Does Medicare Cover a Sleep Study?

A sleep study, medically known as a polysomnography, is a non-invasive test that records body functions during sleep, such as brain activity, oxygen levels, heart rate, breathing, and leg movements, to help diagnose sleep disorders. Medicare generally covers a sleep study if the test is considered medically necessary by a physician and specific regulatory criteria are met.

Understanding Medicare Coverage Components

Coverage for a sleep study falls primarily under Medicare Part B, the medical insurance component of Original Medicare. Part B covers outpatient services, including physician services, diagnostic tests, and medical supplies. Since a sleep study is classified as an outpatient diagnostic test, Part B is the responsible payer once coverage requirements are satisfied.

If enrolled in a Medicare Advantage Plan (Part C), coverage is handled through the private insurance carrier. These plans must legally cover the same services as Original Medicare, including medically necessary sleep studies. However, Part C plans may have different rules regarding referrals, prior authorizations, and the use of in-network facilities.

· · ·

• Aim of the task: Continue the Medicare sleep study text from the point where it stops.

· · ·

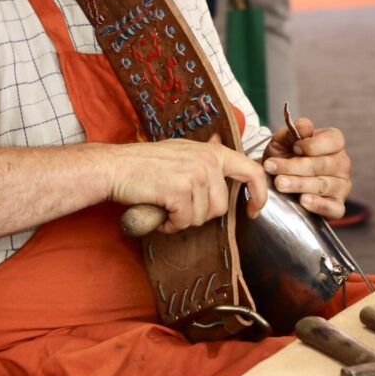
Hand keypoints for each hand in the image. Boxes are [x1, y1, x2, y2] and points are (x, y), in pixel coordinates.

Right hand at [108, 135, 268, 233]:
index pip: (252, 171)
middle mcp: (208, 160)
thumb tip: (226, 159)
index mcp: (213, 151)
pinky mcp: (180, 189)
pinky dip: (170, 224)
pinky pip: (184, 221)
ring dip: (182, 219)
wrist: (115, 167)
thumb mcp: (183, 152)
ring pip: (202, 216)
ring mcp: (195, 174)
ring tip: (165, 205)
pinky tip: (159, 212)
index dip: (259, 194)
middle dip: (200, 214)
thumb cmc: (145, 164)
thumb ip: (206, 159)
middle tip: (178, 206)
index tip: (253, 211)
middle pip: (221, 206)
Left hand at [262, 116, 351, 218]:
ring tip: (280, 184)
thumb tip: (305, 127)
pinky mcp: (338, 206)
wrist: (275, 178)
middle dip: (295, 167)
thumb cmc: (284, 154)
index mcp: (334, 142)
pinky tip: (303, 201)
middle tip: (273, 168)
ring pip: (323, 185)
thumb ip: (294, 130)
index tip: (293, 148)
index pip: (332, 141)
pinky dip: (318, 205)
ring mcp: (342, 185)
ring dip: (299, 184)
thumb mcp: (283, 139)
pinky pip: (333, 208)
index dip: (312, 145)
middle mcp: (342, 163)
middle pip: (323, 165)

· · ·

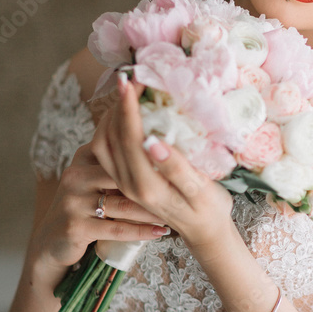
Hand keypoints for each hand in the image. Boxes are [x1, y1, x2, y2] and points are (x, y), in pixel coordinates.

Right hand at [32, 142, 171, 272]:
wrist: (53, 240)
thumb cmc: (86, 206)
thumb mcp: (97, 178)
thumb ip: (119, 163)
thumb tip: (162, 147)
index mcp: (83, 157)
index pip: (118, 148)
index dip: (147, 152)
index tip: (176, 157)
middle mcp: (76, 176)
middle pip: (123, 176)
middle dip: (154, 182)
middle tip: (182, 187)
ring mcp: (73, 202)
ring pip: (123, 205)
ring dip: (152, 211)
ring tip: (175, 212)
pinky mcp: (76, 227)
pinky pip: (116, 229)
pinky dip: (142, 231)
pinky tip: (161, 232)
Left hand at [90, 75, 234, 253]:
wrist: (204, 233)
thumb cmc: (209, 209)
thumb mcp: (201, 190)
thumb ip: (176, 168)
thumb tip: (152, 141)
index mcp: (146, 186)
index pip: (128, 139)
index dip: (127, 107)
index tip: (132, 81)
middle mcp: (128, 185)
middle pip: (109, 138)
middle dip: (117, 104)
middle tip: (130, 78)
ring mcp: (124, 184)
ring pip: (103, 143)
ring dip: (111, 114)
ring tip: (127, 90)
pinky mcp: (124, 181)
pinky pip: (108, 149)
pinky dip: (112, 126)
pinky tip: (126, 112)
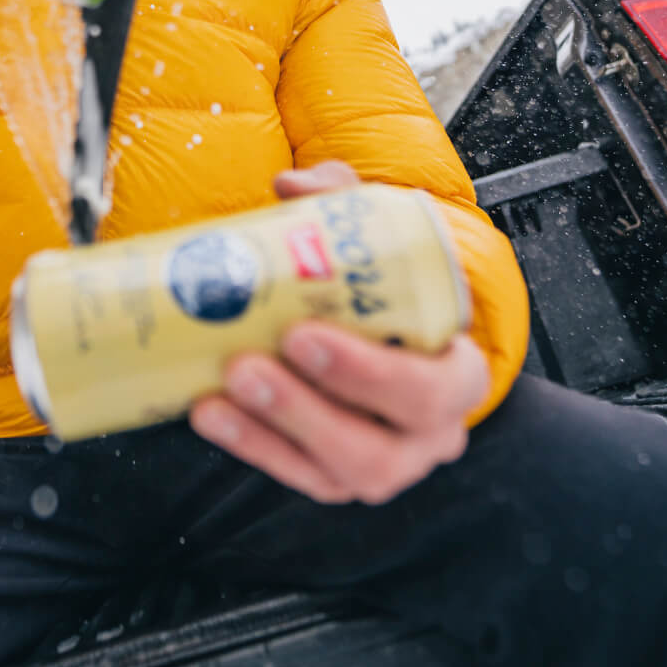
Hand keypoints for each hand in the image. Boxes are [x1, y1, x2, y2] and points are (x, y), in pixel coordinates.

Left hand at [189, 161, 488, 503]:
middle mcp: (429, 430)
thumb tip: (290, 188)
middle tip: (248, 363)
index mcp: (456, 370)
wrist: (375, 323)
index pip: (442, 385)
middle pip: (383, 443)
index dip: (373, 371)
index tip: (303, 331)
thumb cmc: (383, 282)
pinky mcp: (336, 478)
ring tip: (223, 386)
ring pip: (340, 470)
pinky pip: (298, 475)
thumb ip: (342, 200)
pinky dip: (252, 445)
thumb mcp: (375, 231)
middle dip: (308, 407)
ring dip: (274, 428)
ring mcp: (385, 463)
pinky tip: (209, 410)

· · ·

• Answer box:
Qualifying for a Covered Sleep Study

For Medicare coverage, “medical necessity” is the overriding factor for approval. The test must be ordered by a treating physician who believes the patient has clinical signs and symptoms of a covered sleep disorder. The physician must document a comprehensive evaluation of the medical history, physical exam results, and specific signs justifying the need for testing.

Coverage is most commonly approved for diagnosing Obstructive Sleep Apnea (OSA), characterized by repeated episodes of upper airway collapse during sleep. Medicare may also cover studies for other conditions, such as narcolepsy or parasomnia, though these often require a comprehensive in-facility test. The physician’s documentation must clearly support the need for the study, as testing for conditions like chronic insomnia is generally not covered.

The test must be ordered by the provider treating the suspected condition, and the claim must include the ordering provider’s name and identification number. A sleep study used to evaluate the effectiveness of existing treatment, such as assessing Continuous Positive Airway Pressure (CPAP) needs after a weight change, can also qualify for coverage. If the study is ordered by a physician who has a financial relationship with the testing facility, coverage may be denied due to self-referral statutes.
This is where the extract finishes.